Le chauffeur représente entre 50 et 60% du coût total d'exploitation d'un bus
Les navettes permettent tout de même aux opérateurs d'apprendre à gérer certains aspects du futur bus autonome, nuance Patricia Villoslada. "Le défi commun des bus et des navettes, lorsqu'il n'y a plus de conducteur, est de repenser la relation avec le passager et de gérer les problèmes de sécurité." Mais nombre d'autres paramètres doivent être pensés uniquement pour les bus. "Un bus, c'est grand. Pour le manœuvrer de façon autonome, il faut identifier toute sa place dans l'environnement, prendre en compte sa hauteur et les angles morts, adapter l'algorithmie et le positionnement des capteurs…", liste Laurent Kocher. Un bus roule plus vite et a le potentiel de réaliser bien plus de dégâts qu'une navette lancée à 15 kilomètres par heure.
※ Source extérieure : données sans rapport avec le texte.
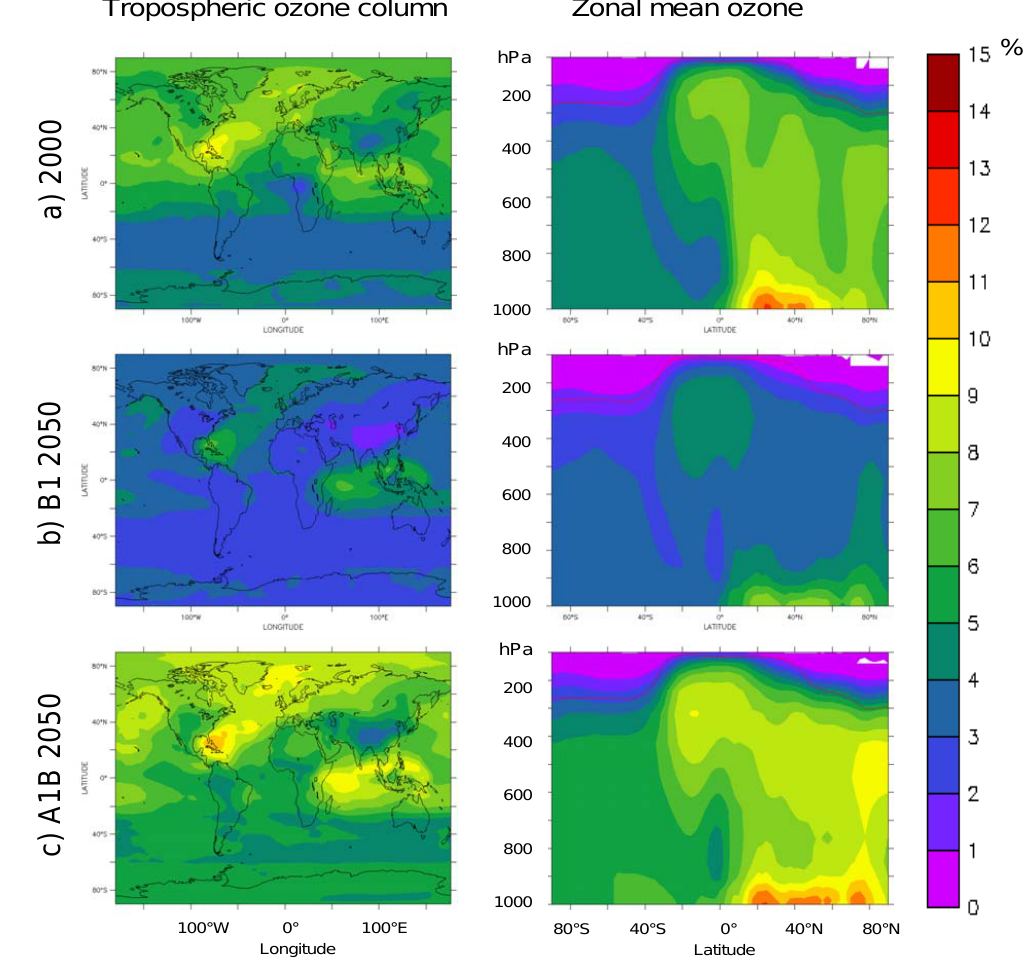
Fig. 5. Up-scaled perturbations (in %) in the ozone tropospheric column (left) and in zonal mean ozone mixing ratio (right) due to all transport modes, obtained for July for 2000 (A experiment) and 2050 (B1 and A1B scenario, i.e., B and C experiments)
Il sera donc d'autant plus difficile de convaincre les autorités de réaliser des tests sur route ouverte avec des passagers. Et a fortiori d'enlever l'opérateur de sécurité derrière le volant, toujours obligatoire sur les navettes et voitures autonomes en France. "Pour les retirer, il faut atteindre 99,99% de fiabilité. Nous pourrons y arriver plus facilement sur des cas de transport public simples, sur des parcours protégés comme les navettes ou les bus, qu'avec des robo-taxis (censés prendre des clients n'importe où dans une ville à la manière d'un VTC, Ndlr)", assure Patricia Villoslada. Mais il faudra encore patienter de nombreuses années avant de demander l'arrêt à une machine.